● **Exercise brief**
Return copies of the lines below that mention "parameters".

● **Provided data**

§

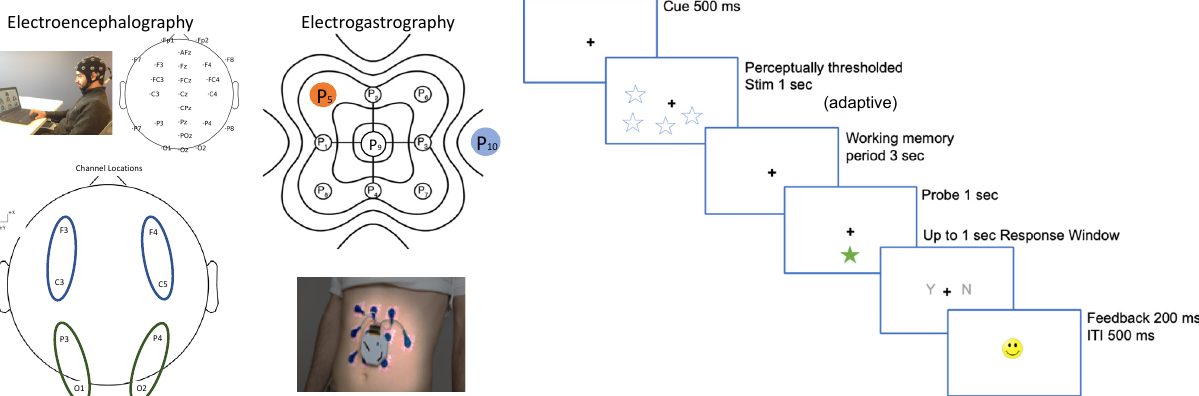
Figure 1. Procedure schematic. ( A ) Recording setup and electrode layout used for our 24 ‐ channel electroencephalography (EEG), highlighted with the 4 different regions (each 2 electrodes, left fronto ‐ central (median of signals from electrodes F3, C3), right fronto ‐ central (F4, C4), left parieto ‐ occipital (P3, O1), right parieto ‐ occipital areas (P4, O2) used for study analysis), and 8 ‐ channel electrogastrography (EGG, red: reference, blue: ground) is shown. ( B ) Task design for the working memory task is shown.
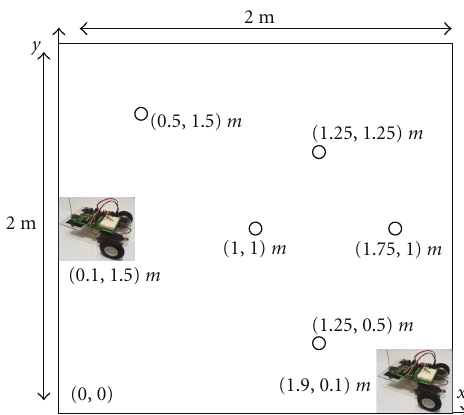
Figure 6: Fixed parameters for the collaborative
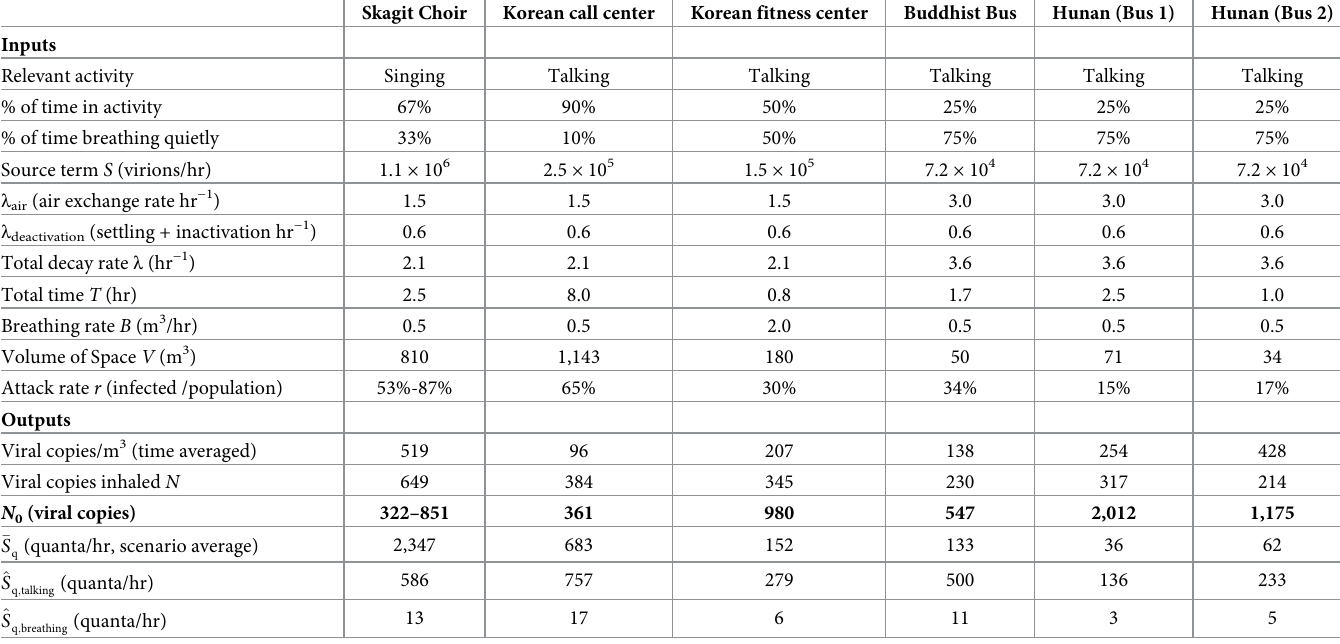
Table 2. Key inputs and outputs for the case studies. (Refer to the spreadsheet S1 Table in the Supporting Information for details). The quanta/hour (scenario average) refers to the quanta emission rate averaging the high and low attack rate cases, for the particular parameters of that scenario. The quanta/hour (talking, breathing) are the implied quanta/hour for talking and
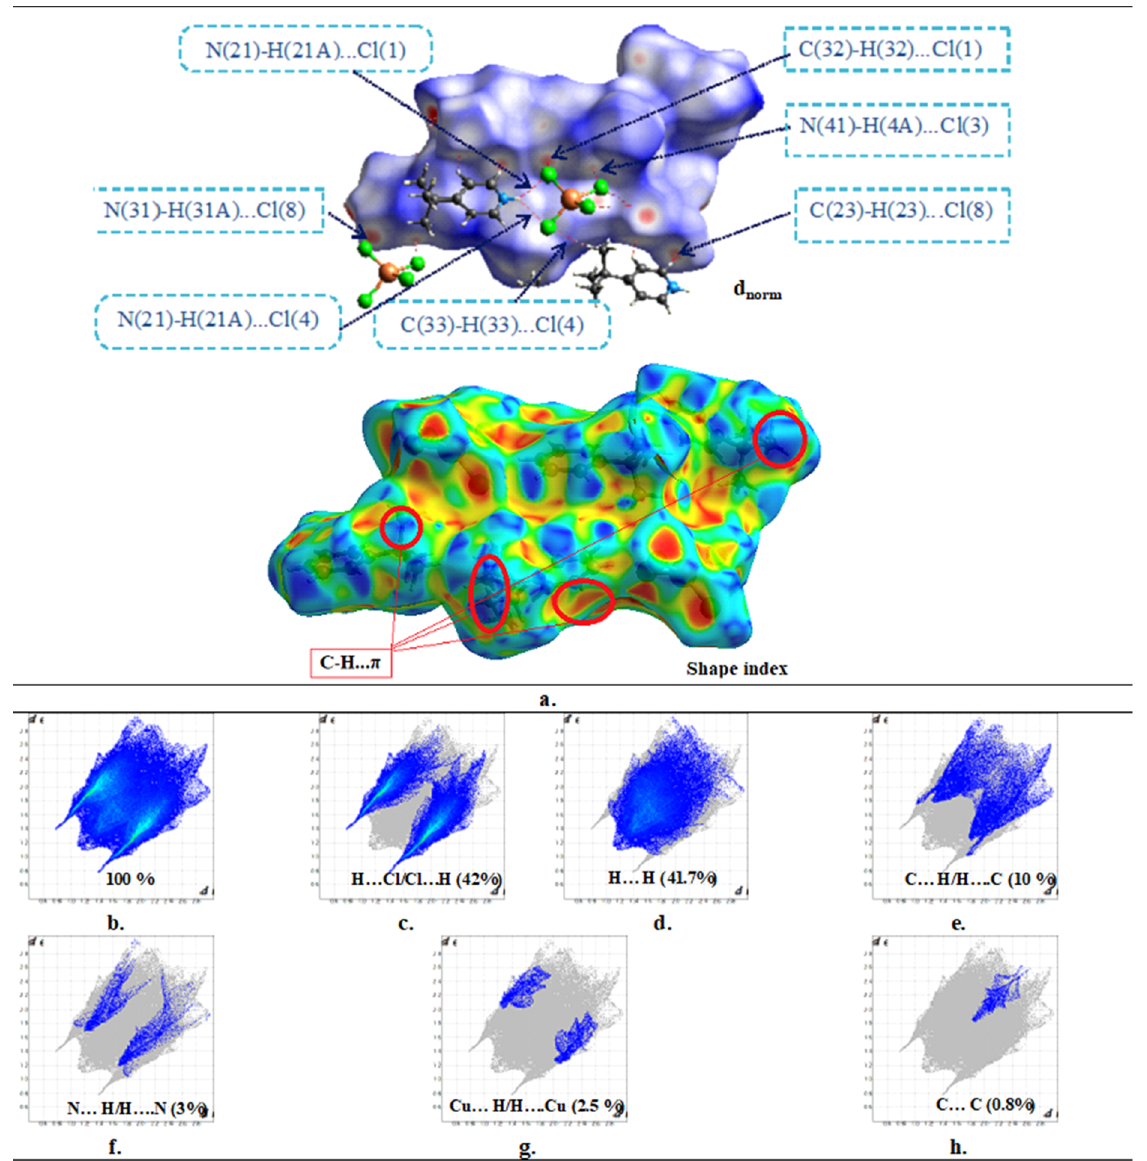
Figure 7. 2D plots showing the title compound’s principal interactions. Hirshfeld surface mapped with d norm and shape-index ( a ). Selected FP delineated into; 100% ( b ), H...Cl/Cl...H ( c ), H...H ( d ), C...H/H...C ( e ), N...H/H....N ( f ), Cu...H/H...Cu ( g ), and C…C ( h ).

§

● **Output for this task**
Figure 6: Fixed parameters for the collaborative
Table 2. Key inputs and outputs for the case studies. (Refer to the spreadsheet S1 Table in the Supporting Information for details). The quanta/hour (scenario average) refers to the quanta emission rate averaging the high and low attack rate cases, for the particular parameters of that scenario. The quanta/hour (talking, breathing) are the implied quanta/hour for talking and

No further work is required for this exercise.